[BEGIN Extracted material]

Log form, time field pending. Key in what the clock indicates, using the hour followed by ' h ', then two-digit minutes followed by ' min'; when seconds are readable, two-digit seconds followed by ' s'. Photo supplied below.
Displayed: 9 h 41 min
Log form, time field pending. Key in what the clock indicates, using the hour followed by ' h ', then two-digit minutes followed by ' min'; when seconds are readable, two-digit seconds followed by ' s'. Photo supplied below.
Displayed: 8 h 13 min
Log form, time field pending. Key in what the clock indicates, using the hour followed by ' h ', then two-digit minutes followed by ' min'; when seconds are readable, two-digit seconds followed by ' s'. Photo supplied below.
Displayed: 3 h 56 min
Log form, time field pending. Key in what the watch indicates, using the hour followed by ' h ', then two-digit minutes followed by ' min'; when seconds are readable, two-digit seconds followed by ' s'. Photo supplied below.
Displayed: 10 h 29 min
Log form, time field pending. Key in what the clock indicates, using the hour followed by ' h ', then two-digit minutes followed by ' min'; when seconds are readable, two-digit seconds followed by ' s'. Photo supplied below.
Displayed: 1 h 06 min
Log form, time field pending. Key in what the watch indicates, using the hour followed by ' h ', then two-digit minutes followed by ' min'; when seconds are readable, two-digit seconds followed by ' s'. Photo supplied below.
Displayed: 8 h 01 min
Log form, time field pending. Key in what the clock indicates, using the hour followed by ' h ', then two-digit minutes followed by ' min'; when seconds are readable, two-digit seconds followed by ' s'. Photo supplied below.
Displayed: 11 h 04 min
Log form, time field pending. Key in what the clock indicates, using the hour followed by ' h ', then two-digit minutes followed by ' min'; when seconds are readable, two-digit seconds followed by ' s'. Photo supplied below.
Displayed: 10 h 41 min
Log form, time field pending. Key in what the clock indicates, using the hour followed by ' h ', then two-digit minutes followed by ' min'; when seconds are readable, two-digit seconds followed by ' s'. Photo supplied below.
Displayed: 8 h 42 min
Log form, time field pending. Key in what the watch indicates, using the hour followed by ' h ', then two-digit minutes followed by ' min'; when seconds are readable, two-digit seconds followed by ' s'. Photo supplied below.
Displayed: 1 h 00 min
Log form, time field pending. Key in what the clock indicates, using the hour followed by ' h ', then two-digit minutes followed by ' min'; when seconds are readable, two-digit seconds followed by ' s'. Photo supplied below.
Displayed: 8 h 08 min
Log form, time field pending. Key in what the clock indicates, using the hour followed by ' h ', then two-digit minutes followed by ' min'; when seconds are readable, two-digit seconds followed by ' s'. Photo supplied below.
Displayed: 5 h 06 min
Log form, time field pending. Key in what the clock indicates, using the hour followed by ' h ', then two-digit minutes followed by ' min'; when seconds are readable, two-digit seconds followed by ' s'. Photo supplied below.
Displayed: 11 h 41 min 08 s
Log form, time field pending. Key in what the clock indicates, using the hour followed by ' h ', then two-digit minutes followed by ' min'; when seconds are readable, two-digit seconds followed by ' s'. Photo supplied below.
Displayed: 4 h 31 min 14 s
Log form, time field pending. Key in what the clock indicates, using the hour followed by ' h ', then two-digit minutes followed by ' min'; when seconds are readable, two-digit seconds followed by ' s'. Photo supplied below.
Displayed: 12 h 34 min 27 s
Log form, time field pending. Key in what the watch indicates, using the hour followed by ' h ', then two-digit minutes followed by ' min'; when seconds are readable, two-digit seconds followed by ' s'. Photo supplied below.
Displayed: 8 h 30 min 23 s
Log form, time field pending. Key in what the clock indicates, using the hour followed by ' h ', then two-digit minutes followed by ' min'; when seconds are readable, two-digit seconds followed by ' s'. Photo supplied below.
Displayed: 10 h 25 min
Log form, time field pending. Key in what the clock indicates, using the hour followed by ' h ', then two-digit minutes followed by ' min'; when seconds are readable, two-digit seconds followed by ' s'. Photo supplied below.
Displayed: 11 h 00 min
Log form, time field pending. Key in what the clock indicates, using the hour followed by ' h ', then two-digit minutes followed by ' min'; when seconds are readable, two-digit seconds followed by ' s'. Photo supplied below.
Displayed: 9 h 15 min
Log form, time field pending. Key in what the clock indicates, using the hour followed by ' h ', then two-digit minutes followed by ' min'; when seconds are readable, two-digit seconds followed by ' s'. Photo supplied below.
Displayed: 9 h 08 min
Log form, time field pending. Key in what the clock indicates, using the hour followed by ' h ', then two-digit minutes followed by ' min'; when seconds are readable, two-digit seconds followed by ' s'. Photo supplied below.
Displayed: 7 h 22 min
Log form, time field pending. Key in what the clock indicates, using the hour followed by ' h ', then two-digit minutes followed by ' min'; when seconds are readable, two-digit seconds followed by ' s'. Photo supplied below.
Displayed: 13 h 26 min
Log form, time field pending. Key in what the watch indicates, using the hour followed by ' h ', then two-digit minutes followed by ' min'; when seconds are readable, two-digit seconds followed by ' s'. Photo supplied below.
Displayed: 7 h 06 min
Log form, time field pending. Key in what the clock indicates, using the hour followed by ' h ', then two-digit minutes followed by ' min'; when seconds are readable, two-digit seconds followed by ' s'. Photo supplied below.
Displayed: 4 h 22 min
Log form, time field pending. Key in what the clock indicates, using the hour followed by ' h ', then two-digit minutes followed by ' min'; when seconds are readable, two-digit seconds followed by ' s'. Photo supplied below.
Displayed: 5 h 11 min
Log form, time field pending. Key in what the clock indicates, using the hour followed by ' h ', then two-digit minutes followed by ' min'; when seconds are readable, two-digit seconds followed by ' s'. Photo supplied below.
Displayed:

[END Extracted material]

● **Requirement**
Reproduce word for word the entries above, from their first line through the line holding "Displayed: 3 h 56 min", with both ends included.

● **Correct response**
Log form, time field pending. Key in what the clock indicates, using the hour followed by ' h ', then two-digit minutes followed by ' min'; when seconds are readable, two-digit seconds followed by ' s'. Photo supplied below.
Displayed: 9 h 41 min
Log form, time field pending. Key in what the clock indicates, using the hour followed by ' h ', then two-digit minutes followed by ' min'; when seconds are readable, two-digit seconds followed by ' s'. Photo supplied below.
Displayed: 8 h 13 min
Log form, time field pending. Key in what the clock indicates, using the hour followed by ' h ', then two-digit minutes followed by ' min'; when seconds are readable, two-digit seconds followed by ' s'. Photo supplied below.
Displayed: 3 h 56 min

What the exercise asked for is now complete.